La bottiglia preferita è quella da 500 ml e dura minimo un mese (fig. 2). Circa il 10% delle persone diversifica la dimensione della bottiglia in base all’uso. Incrociando i dati emerge che le bottiglie da 1 litro e da 500 ml vengono utilizzate per la cottura, mentre quelle di dimensioni inferiori vengono utilizzate per il condimento a crudo.
Come precedentemente accennato, il mercato giapponese è interessato da un secondo boom. Basti pensare che gli oli aromatizzati non erano presenti sugli scaffali dei supermercati fino a qualche anno fa. La dimensione scelta può essere collegata al momento dell’acquisto: chi opta per il contenitore da 250 ml lo acquista, ad esempio, negli aeroporti, perché se fosse più grande sarebbe difficile da gestire durante il viaggio.
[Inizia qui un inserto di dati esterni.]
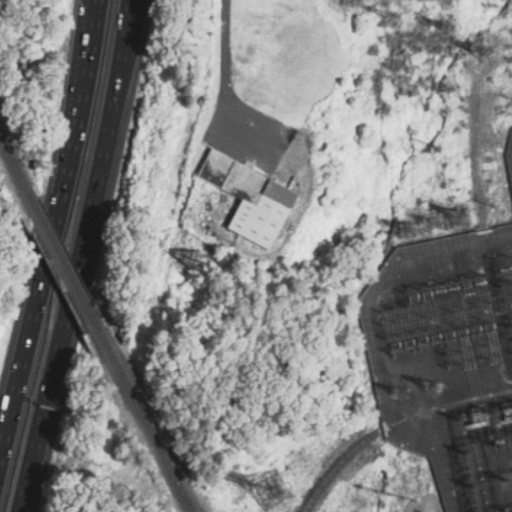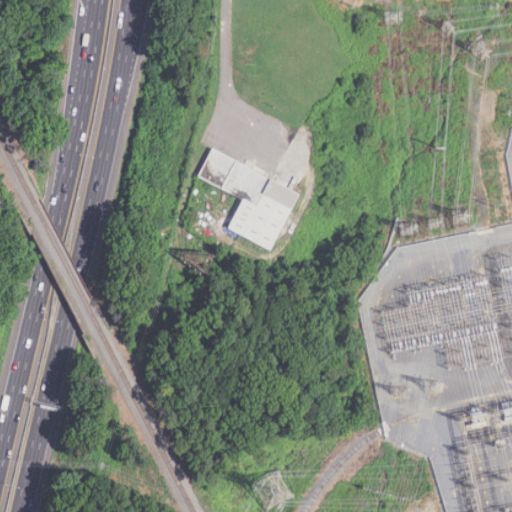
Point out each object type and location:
power tower: (393, 15)
power tower: (446, 29)
road: (86, 51)
power tower: (482, 51)
road: (225, 56)
road: (121, 67)
road: (126, 67)
railway: (12, 158)
building: (251, 198)
building: (253, 199)
power tower: (463, 216)
power tower: (434, 222)
road: (54, 231)
power tower: (415, 231)
railway: (68, 268)
road: (66, 323)
power substation: (447, 357)
power tower: (431, 387)
power tower: (399, 393)
railway: (391, 424)
railway: (152, 433)
power tower: (273, 492)
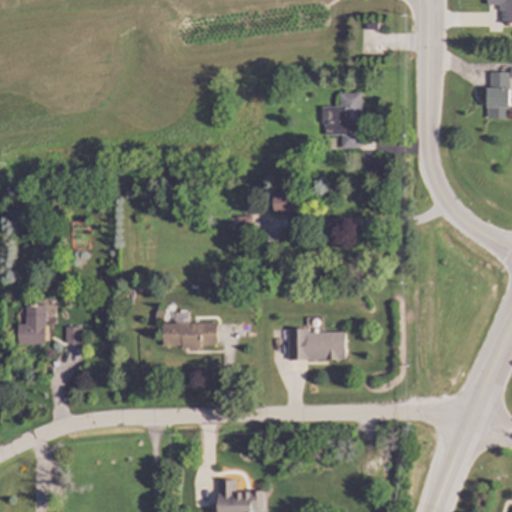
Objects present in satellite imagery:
building: (504, 9)
building: (503, 10)
building: (497, 95)
building: (499, 95)
building: (343, 120)
road: (424, 145)
building: (284, 202)
road: (357, 224)
building: (32, 327)
building: (72, 335)
building: (188, 335)
building: (315, 345)
road: (491, 381)
road: (233, 418)
road: (491, 434)
road: (152, 466)
road: (453, 470)
road: (36, 475)
building: (237, 499)
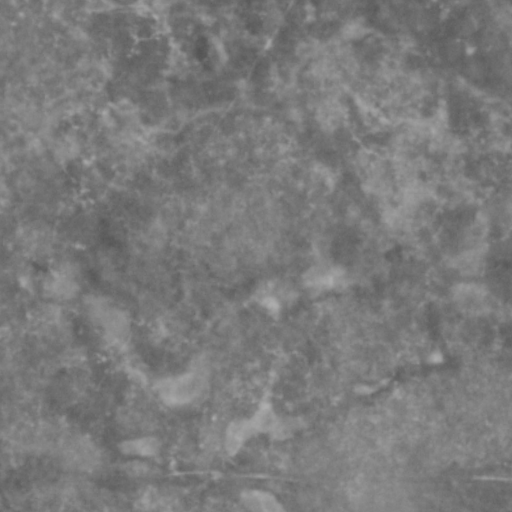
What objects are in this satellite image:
road: (471, 474)
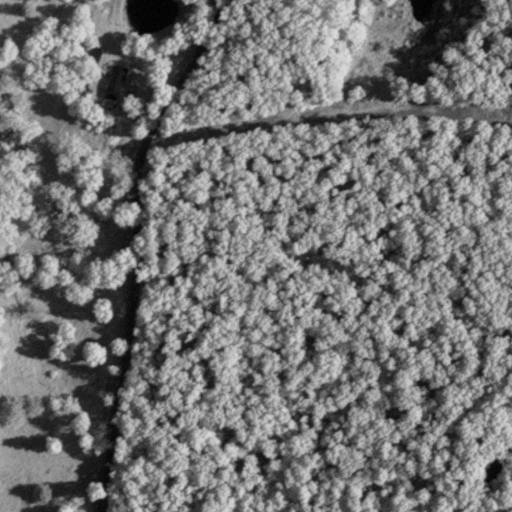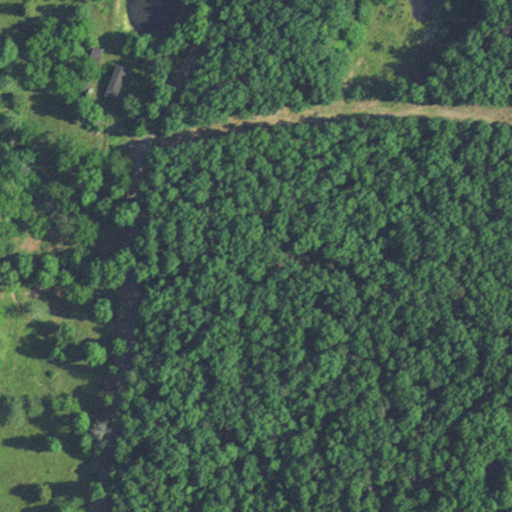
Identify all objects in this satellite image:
building: (93, 60)
building: (116, 82)
road: (133, 248)
road: (485, 478)
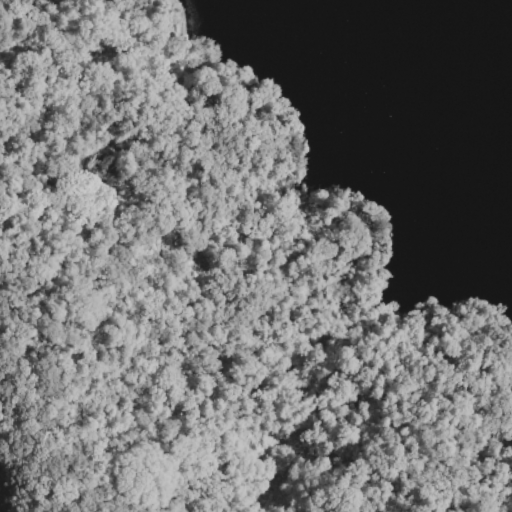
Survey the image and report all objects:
road: (7, 493)
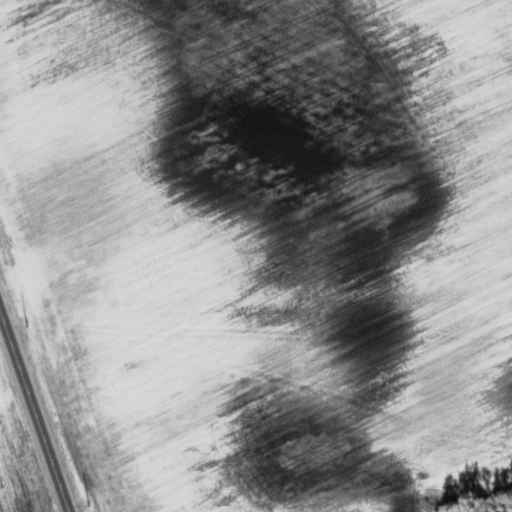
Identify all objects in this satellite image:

In Giappone vi sono bottiglie di varie dimensioni; per facilitare il confronto con i formati italiani sono stati raggruppate in tre categorie: 1 litro, 500 ml e 250 ml.
La metà degli intervistati acquista l’olio di oliva nei supermercati (fig. 3), il 30% circa invece in negozi specializzati in vini e alimenti, il 17% nei negozi specializzati nel cibo italiano e circa il 12% tramite l’uso di internet.
Criteri di scelta
Ma oltre alle opinioni dei conoscenti, su cosa basano la loro scelta i consumatori giapponesi? Sicuramente sull’etichetta (70% afferma di leggerla), in particolare per il Paese d’origine (47%) e le certificazioni (43%). La maggioranza (77%) ha sentito parlare delle certificazioni e il 20% di coloro che non conoscono l’argomento sarebbero anche interessati, ma data la ridotta dimensione dell’etichetta i giapponesi non trovano segnalate adeguate informazioni a riguardo. Incrociando i dati si nota che sono soprattutto le donne giovani, in possesso di laurea, ad essere attente a questi elementi.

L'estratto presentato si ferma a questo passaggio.